This time, as a 19-year-old, I had lots more responsibilities to bear, and certainly lots more on my mind. The trip was hard-earned; I was made to tether in the unknown for months by my superiors (and even in Taiwan) until 3 days before the trip, when my leave was easily - and coolly - approved. And with that I left behind all my burdens, unhappiness and the like in camp. Just God, the church, and I.

ISN'T IT AMAZING HOW GOD WORKS?


This 200km journey up north (and back down) was, to me, akin to the journey Nehemiah took to rebuild Jerusalem's decimated city walls. As the sermons focused on Nehemiah's remarkable walk with God, they have aligned my path to God parellel to his.
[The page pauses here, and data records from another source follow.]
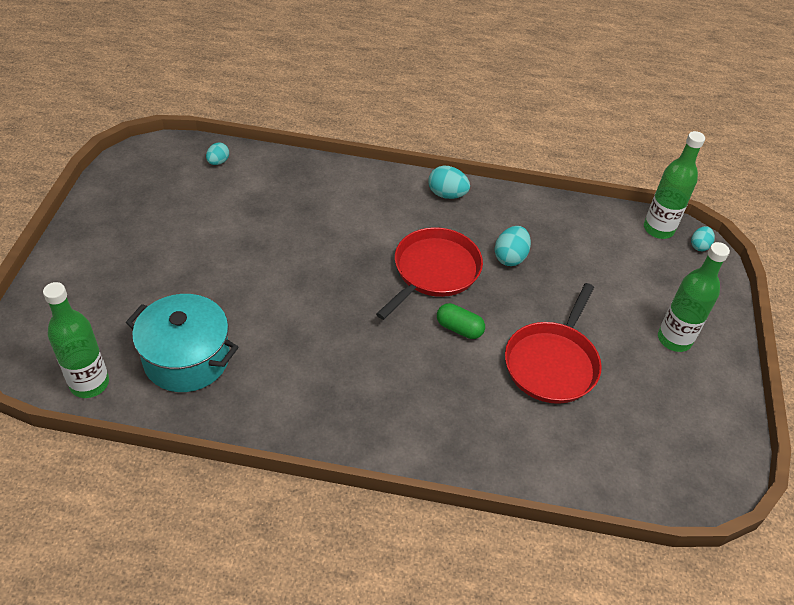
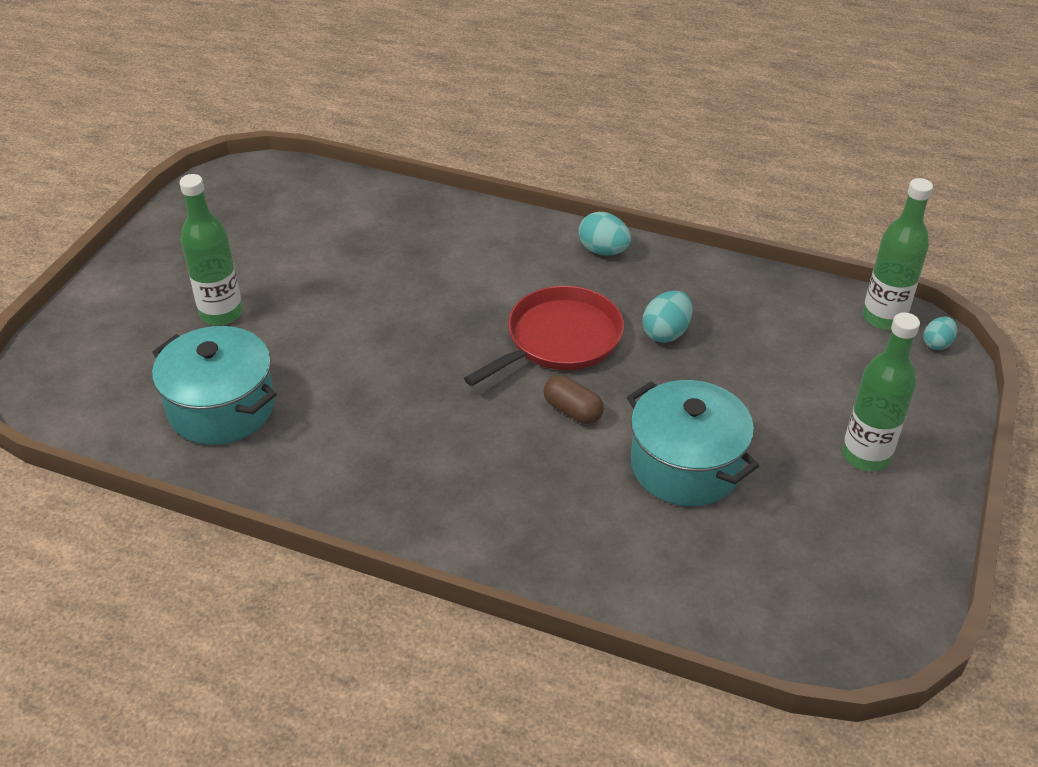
camera: 15 degrees right, 5 degrees down
green bottle [43,282,109,398] -> green bottle moved to [179,174,243,325]
turquoise egg [206,143,229,165] -> none
green capsule [437,303,485,339] -> brown capsule [543,375,604,424]
red pan [505,283,602,404] -> turquoise pot [627,380,759,506]

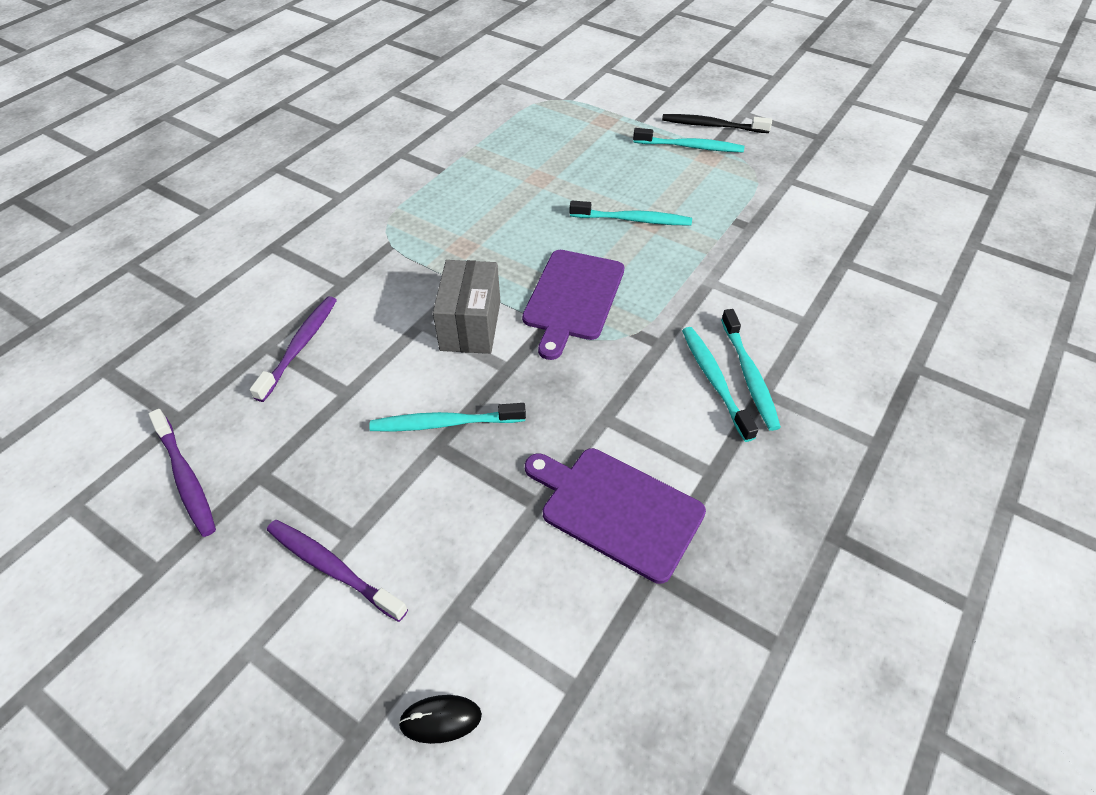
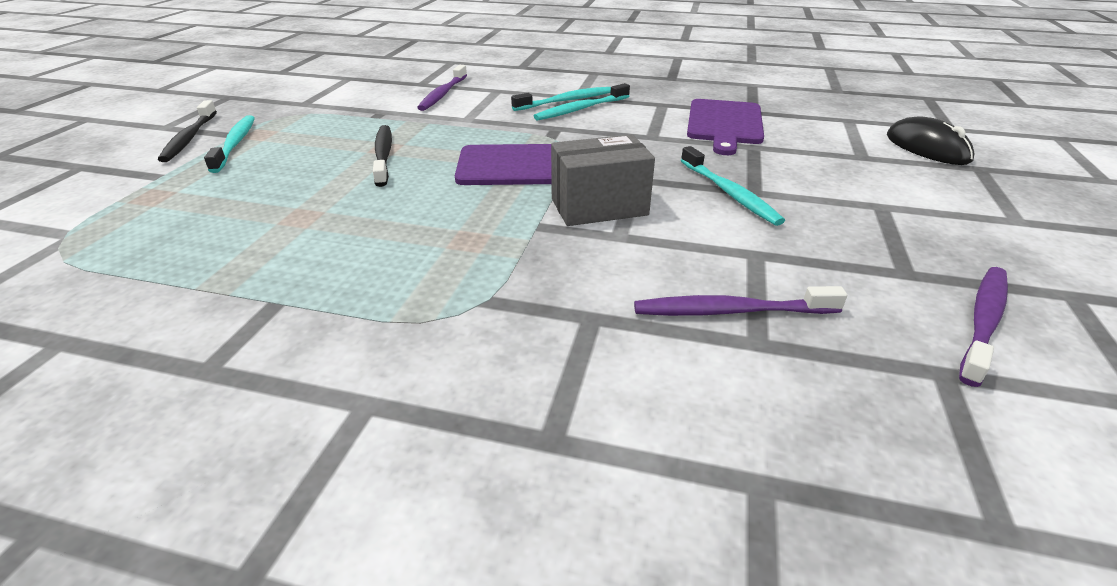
camera: 110 degrees left, 15 degrees down
purple toothbrush [267,520,408,622] -> purple toothbrush moved to [417,65,467,111]
black mouse [398,695,482,744] -> black mouse [887,116,975,165], size x1.67
turquoise toothbrush [570,201,692,226] -> black toothbrush [373,125,392,187]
I am thankful that God has revealed to me that I, a sinner, needs the desperate repentance of Nehemiah's to start this reconstruction within me.

My week back in Singapore hasn't been perfect. I had scolded (and sweared!) unnecessarily to a subordinate when I knew I shouldn't, and I actually lost my temper over something which, on hindsight, seems so trivial, but it was - and always has been - something I've grasped so tightly and refused to let go. But by the guiding of the Holy Spirit I have been edified from these incidents, even by non-Christians! One sentence from them and it made my whole week. It's truly amazing how God has let the people around me see the change in me.

I'M NOT PERFECT, BUT I'M WILLING TO CHANGE...


In fact, I've came back carrying more burdens than I've imagined. But it has been God's calling, His way of calling me to bear the cross. I've felt that I'm now responsible over certain people, over certain ministries, and it has been difficult trying to stomach them. But I've learnt to realise that "he who began a good work in you will carry it on to completion until the day of Christ Jesus" (Philippians 1:5).

AND I'M NOT GONNA LET GOD DOWN.


If there's one lesson of Scripture I've truly taken away from this retreat, it is this: At the end of the day, I want to feel like the Apostle Paul (in 2 Timothy 4)
    7I have fought the good fight, I have finished the race, I have kept the faith. 8Now there is in store for me the crown of righteousness, which the Lord, the righteous Judge, will award to me on that day.